In the last two decades as an investment advisor, I’ve often been wrong – about markets, products and their providers, investors, the government, and the advisory business. Here are my top 10 items I’ve got wrong.

Markets

1. International stocks should do as well as U.S. stocks. Nearly 20 years ago, I had my first meeting with the late Vanguard founder, John C. Bogle. One of the things we discussed was his view that international stocks should either be excluded from the portfolio or be no more than 20% of the stock portion of a portfolio. Bogle believed U.S. stocks doing business abroad had enough exposure to international markets. I pointed out that if U.S. stocks had enough international exposure, we wouldn’t be seeing such different performance between the two.

In a way, I was right (as performance was wildly different going forward). But in the only way that matters, Bogle was right, as international stocks badly lagged U.S. stocks. I still believe that we live in a global economy and capitalism works across the planet. I’m not abandoning international stocks.

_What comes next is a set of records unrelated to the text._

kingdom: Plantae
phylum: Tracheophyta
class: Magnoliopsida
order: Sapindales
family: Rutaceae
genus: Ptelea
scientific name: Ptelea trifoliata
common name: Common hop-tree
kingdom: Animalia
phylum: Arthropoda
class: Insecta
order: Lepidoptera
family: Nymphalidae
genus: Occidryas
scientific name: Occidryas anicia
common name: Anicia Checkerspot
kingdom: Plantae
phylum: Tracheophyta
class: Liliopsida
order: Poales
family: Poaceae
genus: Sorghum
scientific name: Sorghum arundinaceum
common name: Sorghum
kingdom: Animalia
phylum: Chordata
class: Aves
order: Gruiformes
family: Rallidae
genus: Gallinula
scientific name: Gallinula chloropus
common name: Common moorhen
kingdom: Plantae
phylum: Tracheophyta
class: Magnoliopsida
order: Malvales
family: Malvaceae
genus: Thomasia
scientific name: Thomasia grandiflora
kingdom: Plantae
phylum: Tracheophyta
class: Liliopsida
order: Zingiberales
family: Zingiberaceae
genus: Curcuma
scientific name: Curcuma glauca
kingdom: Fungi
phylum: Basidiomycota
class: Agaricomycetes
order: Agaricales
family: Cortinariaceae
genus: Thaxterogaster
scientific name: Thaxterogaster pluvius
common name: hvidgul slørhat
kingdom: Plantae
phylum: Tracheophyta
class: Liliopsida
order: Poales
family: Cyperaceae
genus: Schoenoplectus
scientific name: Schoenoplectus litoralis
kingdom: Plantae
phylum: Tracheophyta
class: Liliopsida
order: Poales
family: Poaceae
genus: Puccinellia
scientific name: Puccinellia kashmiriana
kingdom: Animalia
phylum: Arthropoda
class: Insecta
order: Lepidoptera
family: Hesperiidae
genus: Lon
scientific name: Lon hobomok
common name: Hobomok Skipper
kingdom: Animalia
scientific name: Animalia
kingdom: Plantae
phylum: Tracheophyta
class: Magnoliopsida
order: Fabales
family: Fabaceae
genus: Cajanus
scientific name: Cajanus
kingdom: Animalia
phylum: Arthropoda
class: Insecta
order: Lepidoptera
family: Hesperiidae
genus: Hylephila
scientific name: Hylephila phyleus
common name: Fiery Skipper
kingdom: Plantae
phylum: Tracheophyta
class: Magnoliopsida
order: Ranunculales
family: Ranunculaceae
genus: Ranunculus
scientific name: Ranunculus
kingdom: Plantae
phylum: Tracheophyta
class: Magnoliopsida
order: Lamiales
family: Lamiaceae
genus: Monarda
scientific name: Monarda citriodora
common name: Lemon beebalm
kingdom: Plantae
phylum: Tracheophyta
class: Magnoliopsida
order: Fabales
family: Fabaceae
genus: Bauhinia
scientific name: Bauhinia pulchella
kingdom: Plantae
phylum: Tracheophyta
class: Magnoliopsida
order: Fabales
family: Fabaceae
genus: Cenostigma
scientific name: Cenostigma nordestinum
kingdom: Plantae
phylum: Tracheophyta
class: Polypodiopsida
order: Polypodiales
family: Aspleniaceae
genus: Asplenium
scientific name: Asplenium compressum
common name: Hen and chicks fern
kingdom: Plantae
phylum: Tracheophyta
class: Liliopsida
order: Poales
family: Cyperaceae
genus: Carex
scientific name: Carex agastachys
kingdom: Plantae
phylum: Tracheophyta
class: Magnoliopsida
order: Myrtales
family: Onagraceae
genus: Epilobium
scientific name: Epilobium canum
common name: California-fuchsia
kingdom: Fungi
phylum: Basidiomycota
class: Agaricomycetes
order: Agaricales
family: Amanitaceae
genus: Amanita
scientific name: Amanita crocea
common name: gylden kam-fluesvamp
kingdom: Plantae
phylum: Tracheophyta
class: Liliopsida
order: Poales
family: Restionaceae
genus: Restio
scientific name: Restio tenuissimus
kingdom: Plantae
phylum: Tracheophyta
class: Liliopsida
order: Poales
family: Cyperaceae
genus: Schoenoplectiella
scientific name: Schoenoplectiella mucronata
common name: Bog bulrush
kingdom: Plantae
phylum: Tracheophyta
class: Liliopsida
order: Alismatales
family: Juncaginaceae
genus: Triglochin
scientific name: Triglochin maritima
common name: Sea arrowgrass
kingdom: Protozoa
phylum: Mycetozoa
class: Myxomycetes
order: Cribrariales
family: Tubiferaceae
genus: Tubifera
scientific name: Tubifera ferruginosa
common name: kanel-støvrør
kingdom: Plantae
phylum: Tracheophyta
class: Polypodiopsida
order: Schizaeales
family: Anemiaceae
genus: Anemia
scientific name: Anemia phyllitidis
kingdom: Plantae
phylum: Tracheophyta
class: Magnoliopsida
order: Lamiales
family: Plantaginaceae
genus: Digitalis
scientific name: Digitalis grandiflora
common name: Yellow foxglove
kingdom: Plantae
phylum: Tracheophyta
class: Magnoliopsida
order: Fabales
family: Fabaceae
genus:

2. Factors should best market beta. Early on in my practice, I attended a DFA seminar with Ken French as one of the presenters. It was very enticing, but the work from Fama and French made it clear to me that factors weren’t a free lunch. Rather, they were compensation for taking on more risk. Other than a small experiment with my own money, I embraced "dumb beta,” electing to take more beta risk with lower fees and higher tax-efficiency.

Smart beta became the rage and there were soon hundreds of so-called factors. Before long, there were so many factors that even Research Affiliates’ Rob Arnott was sounding the alarm that smart beta can go horribly wrong. As it happened, just about every factor failed going forward, at least over the past 15 years.